Ce qui rend ce robot unique
Résistance extrême à la chaleur : la machine est conçue pour fonctionner dans des zones où la température dépasserait rapidement les limites humaines, jusqu’à environ 800 °C.
Intervention dans les incendies industriels : le robot vise surtout les usines, raffineries, centrales électriques ou entrepôts, où les incendies peuvent être particulièrement dangereux.
Caméras et capteurs avancés : il embarque des caméras thermiques et divers capteurs pour détecter les foyers, analyser l’environnement et transmettre les données aux équipes humaines.
Mobilité sur terrain difficile : son design lui permet de se déplacer dans des zones encombrées ou instables, typiques des bâtiments industriels en feu.

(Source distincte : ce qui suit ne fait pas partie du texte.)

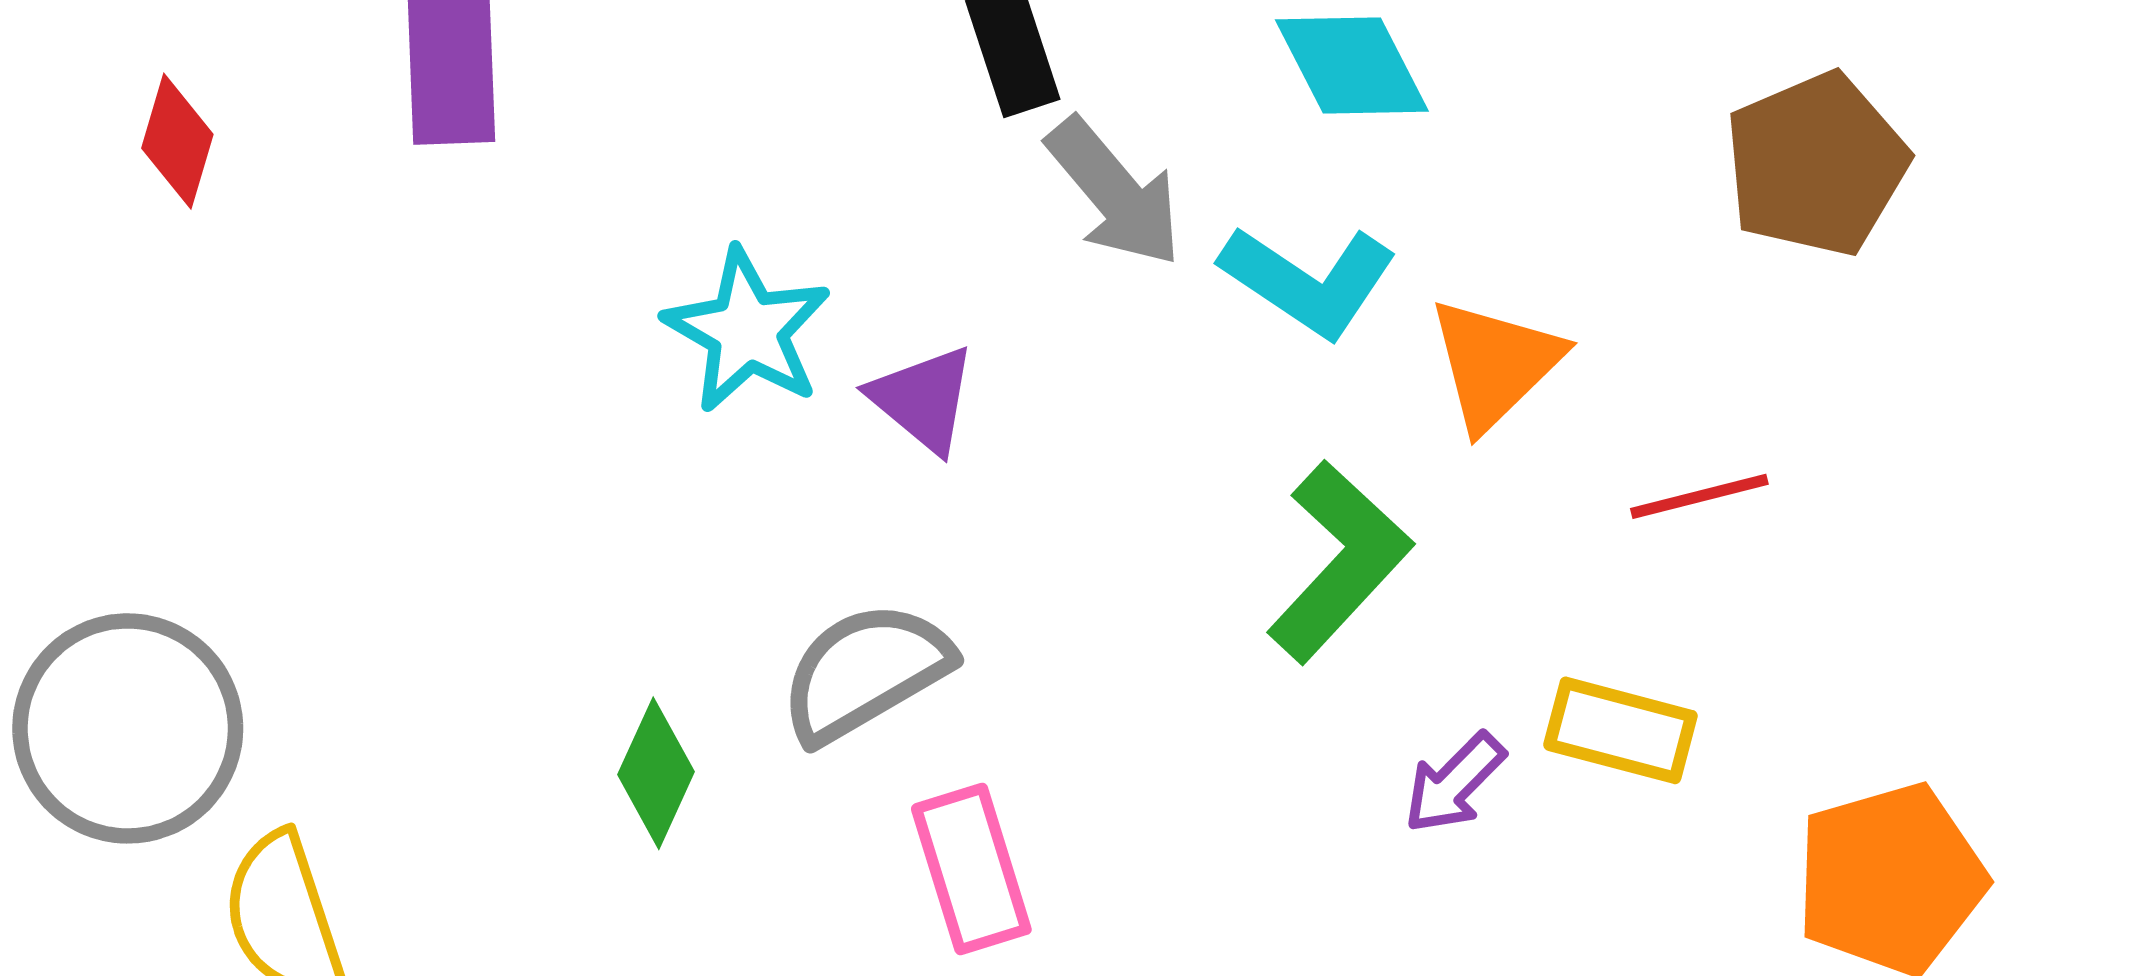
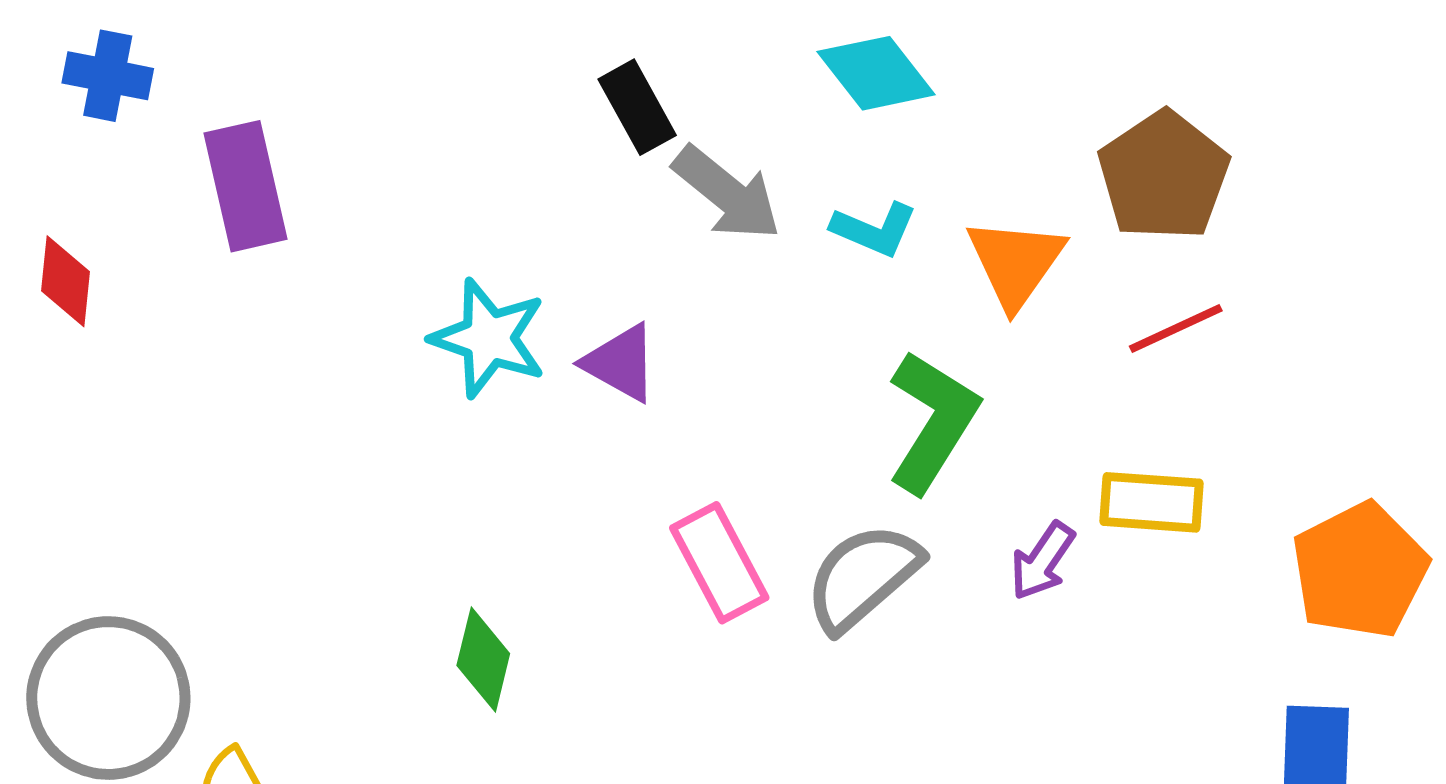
brown pentagon: (1816, 164) -> (1164, 176), moved
cyan L-shape: (1309, 281) -> (874, 229), size x0.7
gray semicircle: (865, 672) -> (863, 577), moved
pink rectangle: (971, 869) -> (719, 563), moved

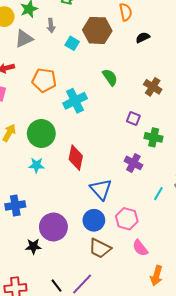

Assistance aux pompiers humains : l’objectif n’est pas de remplacer les pompiers, mais de réduire les risques humains en envoyant le robot dans les zones les plus dangereuses.
Pourquoi c’est intéressant
Les robots d’intervention d’urgence deviennent un nouveau champ d’application majeur de la robotique. Entre incendies industriels, catastrophes et zones toxiques, ces machines pourraient bientôt être les premières à entrer dans les situations les plus dangereuses.